> _Written task_:
Give back, word for word, the lines of the material between the line holding "name author: Née" and the line holding "name author: (Sw.) D. Don ex Loudon", inclusive.

> _Excerpted data_:
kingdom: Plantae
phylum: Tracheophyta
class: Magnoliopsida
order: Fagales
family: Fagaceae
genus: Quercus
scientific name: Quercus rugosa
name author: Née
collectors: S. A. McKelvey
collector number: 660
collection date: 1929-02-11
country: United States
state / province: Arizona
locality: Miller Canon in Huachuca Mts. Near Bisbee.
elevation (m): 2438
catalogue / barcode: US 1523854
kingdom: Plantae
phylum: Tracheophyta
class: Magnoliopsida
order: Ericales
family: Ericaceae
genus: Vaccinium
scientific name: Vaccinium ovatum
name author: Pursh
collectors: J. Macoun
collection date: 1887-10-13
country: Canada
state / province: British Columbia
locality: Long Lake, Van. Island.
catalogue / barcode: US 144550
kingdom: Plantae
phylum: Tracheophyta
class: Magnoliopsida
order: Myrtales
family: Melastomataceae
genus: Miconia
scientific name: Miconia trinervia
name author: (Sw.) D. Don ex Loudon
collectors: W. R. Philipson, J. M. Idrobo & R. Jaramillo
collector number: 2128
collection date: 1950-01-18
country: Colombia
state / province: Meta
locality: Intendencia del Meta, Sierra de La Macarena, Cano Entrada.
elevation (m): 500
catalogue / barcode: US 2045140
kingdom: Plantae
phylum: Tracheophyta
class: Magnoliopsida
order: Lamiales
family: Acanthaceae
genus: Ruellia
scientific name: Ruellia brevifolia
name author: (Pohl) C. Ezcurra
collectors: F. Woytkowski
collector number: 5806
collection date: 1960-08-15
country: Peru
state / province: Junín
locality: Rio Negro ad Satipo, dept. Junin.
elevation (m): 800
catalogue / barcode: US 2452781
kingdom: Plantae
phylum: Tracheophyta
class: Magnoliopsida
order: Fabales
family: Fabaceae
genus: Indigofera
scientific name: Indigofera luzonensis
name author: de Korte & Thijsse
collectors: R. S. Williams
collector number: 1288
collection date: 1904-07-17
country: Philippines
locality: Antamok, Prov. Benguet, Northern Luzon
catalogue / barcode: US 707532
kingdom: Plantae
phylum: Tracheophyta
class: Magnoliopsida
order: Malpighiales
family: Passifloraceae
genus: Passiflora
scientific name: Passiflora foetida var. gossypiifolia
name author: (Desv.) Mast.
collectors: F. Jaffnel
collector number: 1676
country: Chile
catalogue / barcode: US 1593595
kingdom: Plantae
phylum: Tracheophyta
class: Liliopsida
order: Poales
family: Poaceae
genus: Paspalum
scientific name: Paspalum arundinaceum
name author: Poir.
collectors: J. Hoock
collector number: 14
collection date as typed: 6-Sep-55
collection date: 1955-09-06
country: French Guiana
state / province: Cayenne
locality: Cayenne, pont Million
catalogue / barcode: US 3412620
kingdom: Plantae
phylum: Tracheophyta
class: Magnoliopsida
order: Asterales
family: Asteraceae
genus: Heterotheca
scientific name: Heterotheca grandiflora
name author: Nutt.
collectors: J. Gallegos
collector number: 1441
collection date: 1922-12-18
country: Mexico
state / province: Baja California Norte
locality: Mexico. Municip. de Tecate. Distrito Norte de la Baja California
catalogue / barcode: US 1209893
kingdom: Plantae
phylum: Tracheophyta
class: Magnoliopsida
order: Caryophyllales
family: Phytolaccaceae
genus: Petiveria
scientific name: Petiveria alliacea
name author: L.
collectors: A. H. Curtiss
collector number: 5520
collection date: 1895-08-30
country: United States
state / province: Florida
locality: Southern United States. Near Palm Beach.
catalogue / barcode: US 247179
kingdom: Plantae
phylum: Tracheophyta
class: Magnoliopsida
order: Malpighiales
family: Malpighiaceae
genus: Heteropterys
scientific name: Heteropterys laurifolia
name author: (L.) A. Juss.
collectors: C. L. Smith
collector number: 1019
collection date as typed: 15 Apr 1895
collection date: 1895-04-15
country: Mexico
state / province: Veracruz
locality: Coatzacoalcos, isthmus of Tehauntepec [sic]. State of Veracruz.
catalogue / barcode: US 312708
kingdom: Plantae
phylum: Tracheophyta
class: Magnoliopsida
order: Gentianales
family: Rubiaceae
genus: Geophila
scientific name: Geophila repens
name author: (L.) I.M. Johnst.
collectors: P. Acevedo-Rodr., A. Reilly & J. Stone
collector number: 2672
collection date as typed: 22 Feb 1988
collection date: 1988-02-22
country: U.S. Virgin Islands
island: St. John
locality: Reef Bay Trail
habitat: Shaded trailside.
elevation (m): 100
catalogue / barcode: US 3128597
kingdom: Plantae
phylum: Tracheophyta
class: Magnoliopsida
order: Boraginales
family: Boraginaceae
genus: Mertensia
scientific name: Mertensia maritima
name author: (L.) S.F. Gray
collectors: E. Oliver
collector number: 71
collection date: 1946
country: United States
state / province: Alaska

> _Complete output_:
name author: Née
collectors: S. A. McKelvey
collector number: 660
collection date: 1929-02-11
country: United States
state / province: Arizona
locality: Miller Canon in Huachuca Mts. Near Bisbee.
elevation (m): 2438
catalogue / barcode: US 1523854
kingdom: Plantae
phylum: Tracheophyta
class: Magnoliopsida
order: Ericales
family: Ericaceae
genus: Vaccinium
scientific name: Vaccinium ovatum
name author: Pursh
collectors: J. Macoun
collection date: 1887-10-13
country: Canada
state / province: British Columbia
locality: Long Lake, Van. Island.
catalogue / barcode: US 144550
kingdom: Plantae
phylum: Tracheophyta
class: Magnoliopsida
order: Myrtales
family: Melastomataceae
genus: Miconia
scientific name: Miconia trinervia
name author: (Sw.) D. Don ex Loudon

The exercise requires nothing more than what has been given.